### PROVIDED PASSAGE ###

Don, Jim and I (aka the Magpies) entered a new phase in our musical adventures this week as we finally went into a studio to properly record our songs. We have a number of recordings made using a Zoom recorder, either in the middle of the room or in front of the stage, but we needed something properly recorded to let people get a sense of what we play.

My oldest son likens Edmonton to “the biggest small town in the world”. Through some connections we met a fellow that has built a recording studio in his garage. We had chatted with him a couple of times about doing some recording and finally decided to make the plunge. Rick’s studio is not huge, but it doesn’t need to be in these digital days. The last time I was in a studio, the 48-track board itself would have filled half of Rick’s space. Now with most everything on the computer, the physical setup is much less imposing than in the analog days.

###

WHAT THE TASK REQUIRES:
Could you carry on the account of the band's garage-studio recording session, picking up right after its final sentence?

### DATA PROVIDED ###

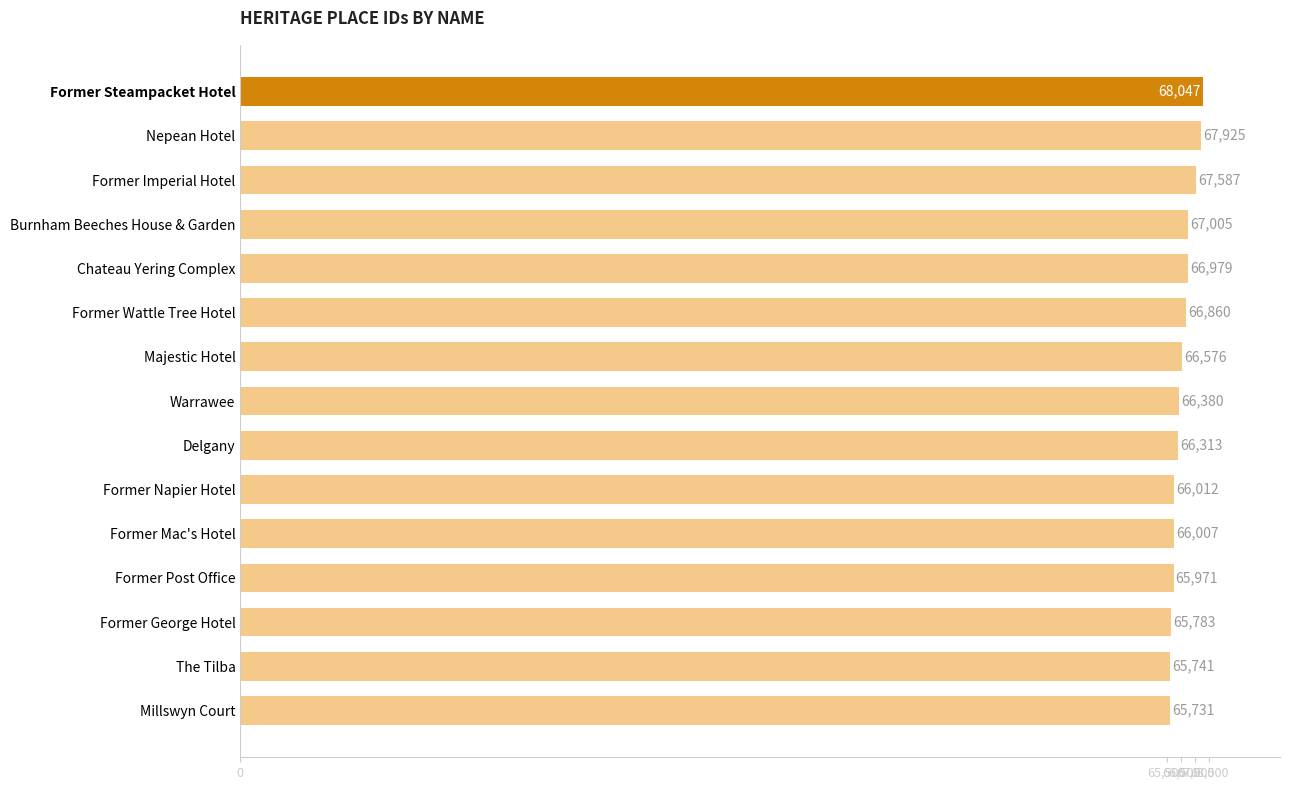

How many distinct data groups are displayed?

1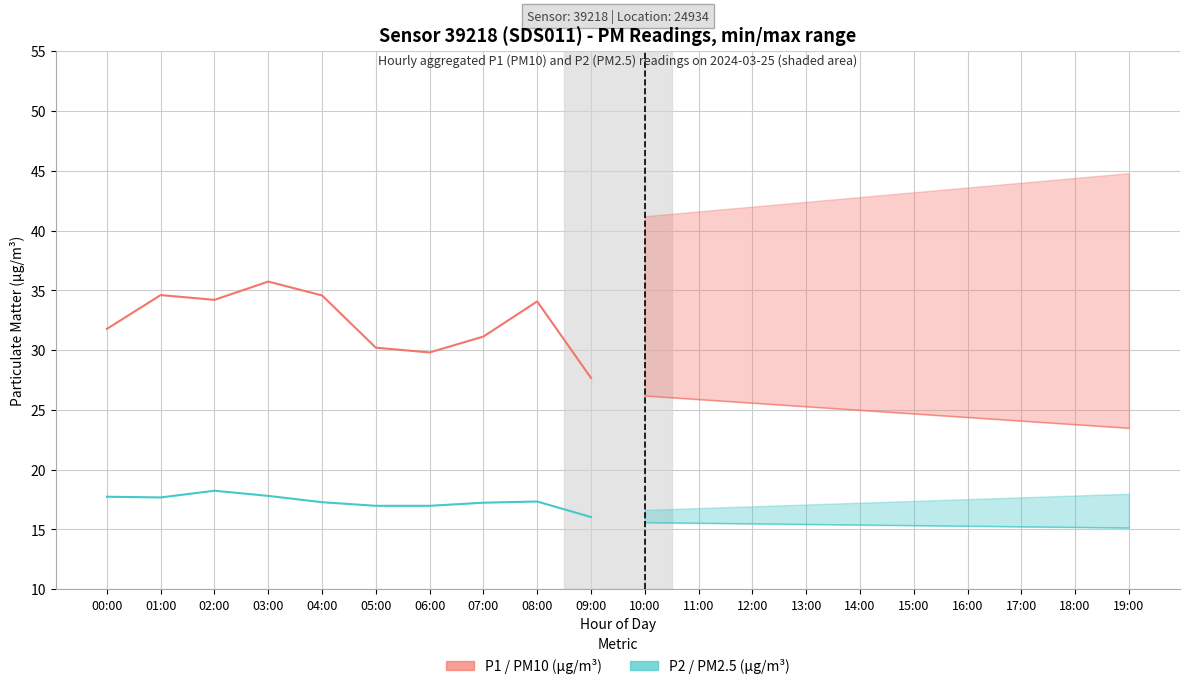

True or false: P1 / PM10 and P2 / PM2.5 intersect in this chart.

False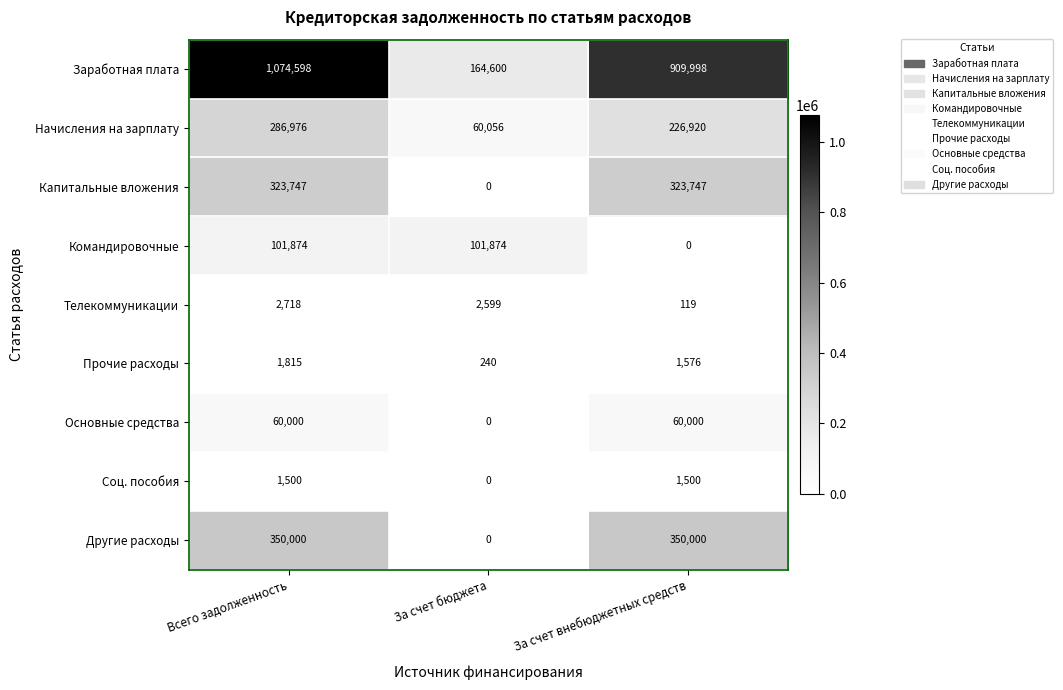

Which series has the widest spread of values?

Заработная плата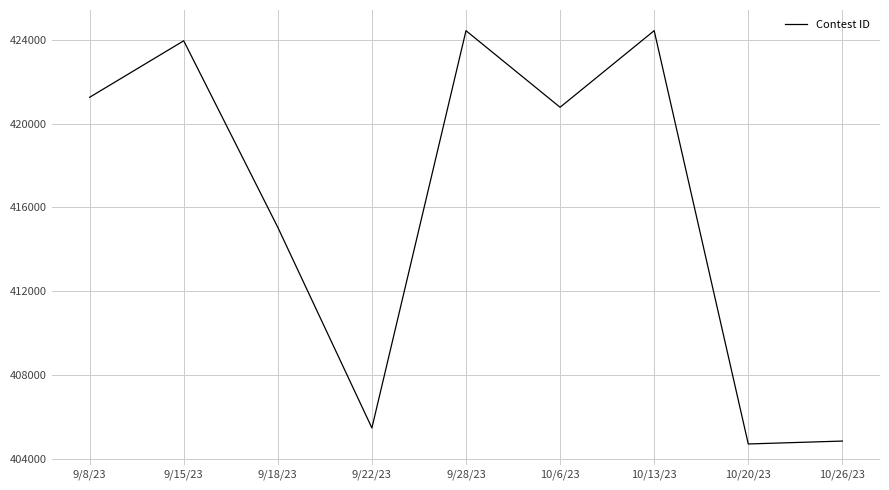

Approximately how many times larger is the value at 10/26/23 compared to 9/15/23?

1.0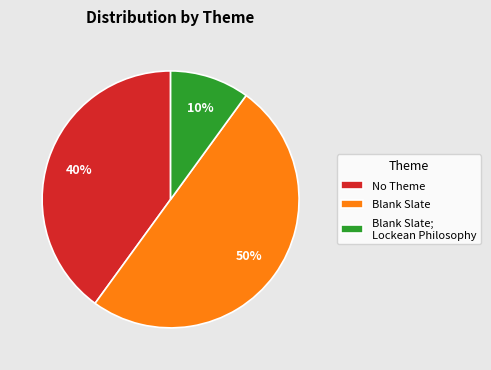

Does Blank Slate; Lockean Philosophy represent more than half of the total?

No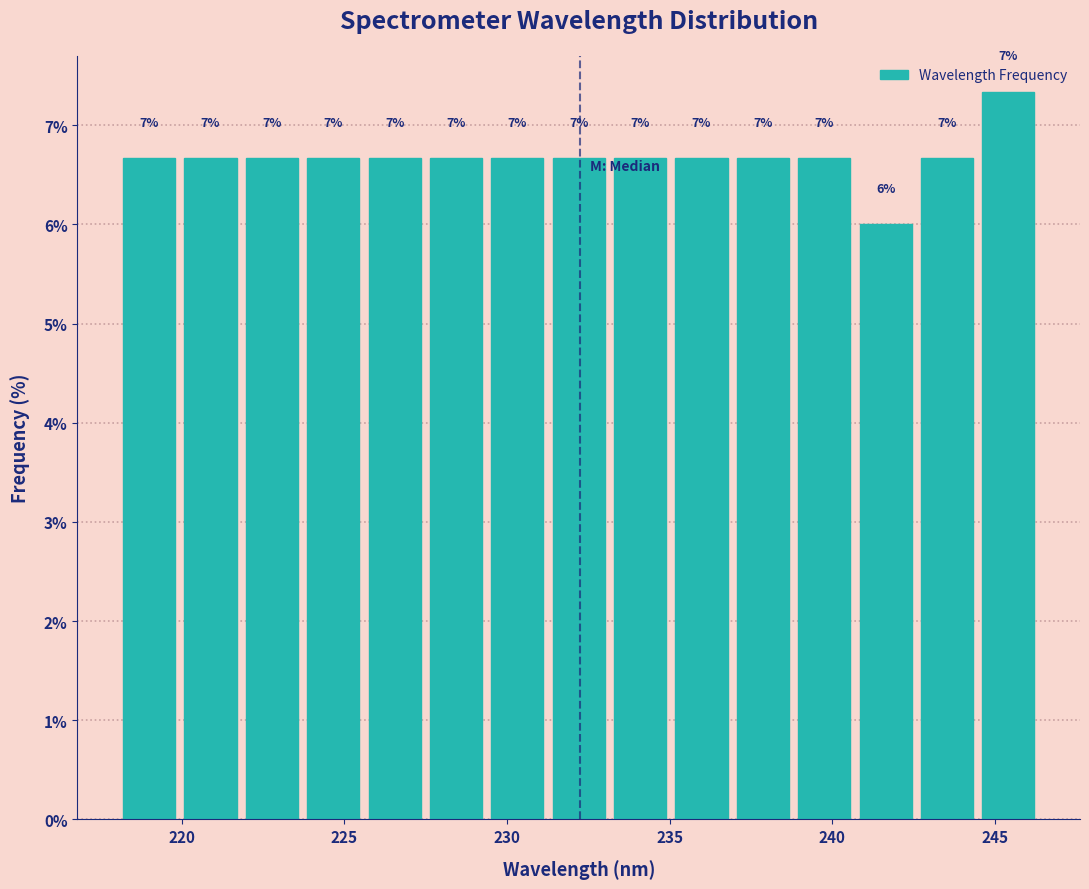

Read against the x-axis, roughly where is the centre of the tallest bar?

245.5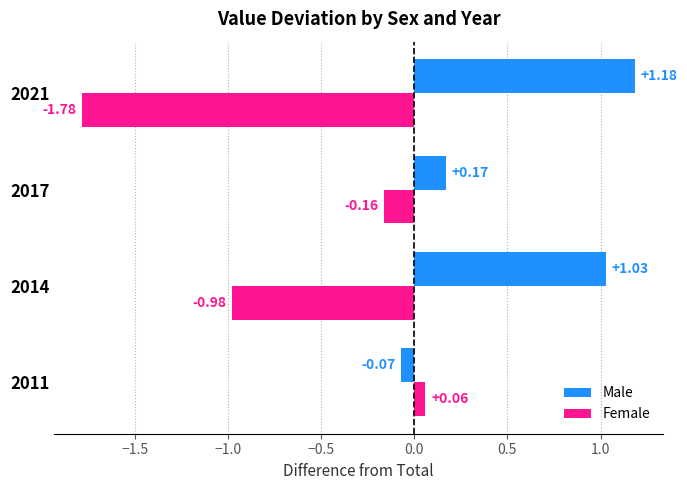

What is the difference between the highest and lowest values at 2021?

3.0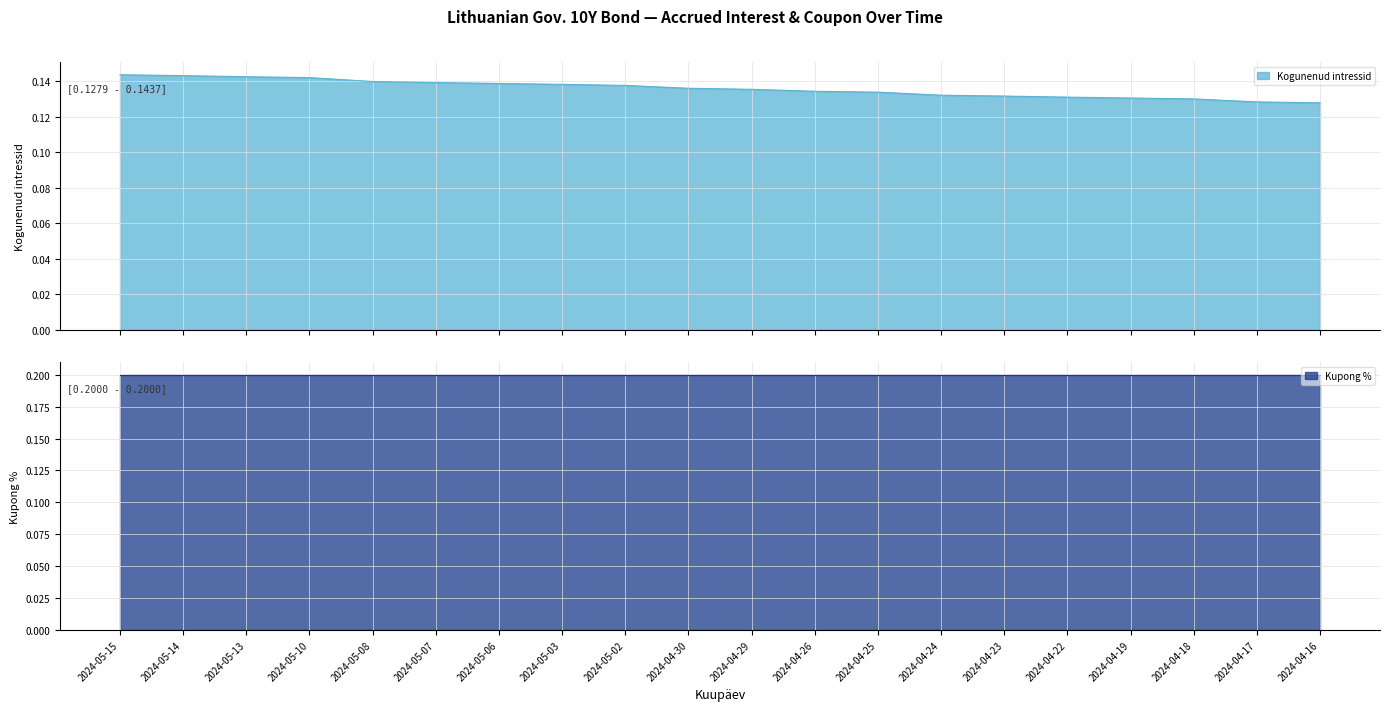

True or false: the data has more than 2 interior local peaks.

False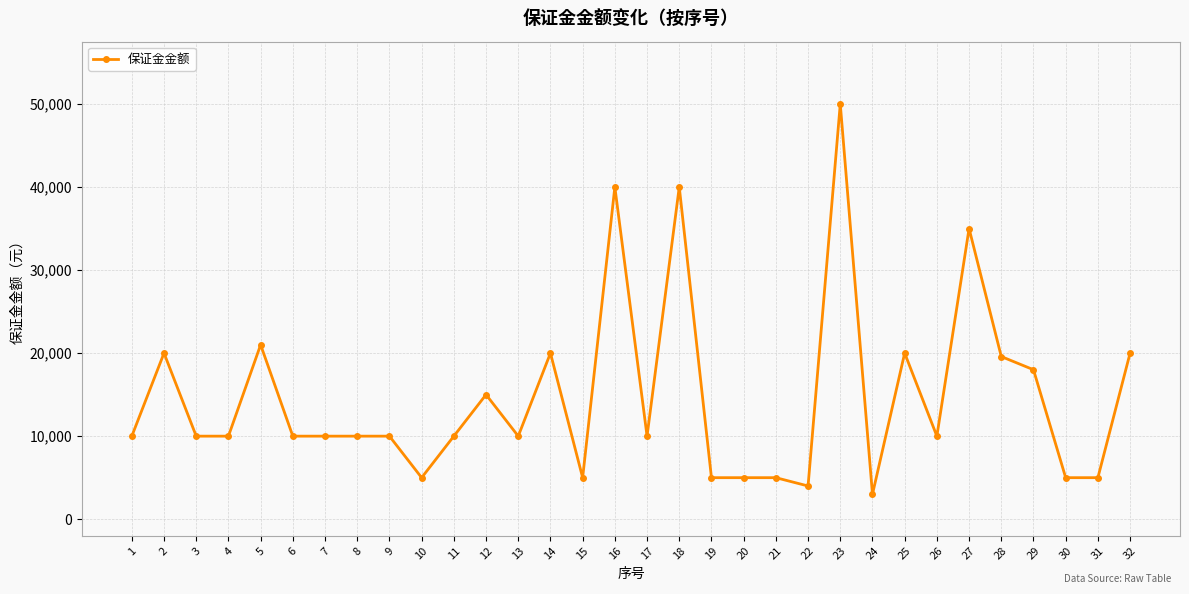

True or false: there are more than 1 points higher than both neighbors.

True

###

ANSWER FOR THE TASK:
Don and Jim getting ready to lay down the scratch track

The process was a little different from my previous experience. We laid down what Rick called a ‘scratch track’ which was essentially all of us around a mike playing the song. The scratch track is just to give us something to reference when we record the separate tracks. To start, because it was Jim’s song, he went into the ‘booth’ to record the main acoustic guitar track. Jim did the heavy lifting this evening as he then had to record the main vocals.  I went in after Jim to lay down the backing vocal track. And 3½ hours later, we had half the song done. Tomorrow’s task will be to add the rest of the instruments – bass, mandolin and keyboards – to the mix. And then the final mix down and we will have our first recording.

Jim banished to the "booth"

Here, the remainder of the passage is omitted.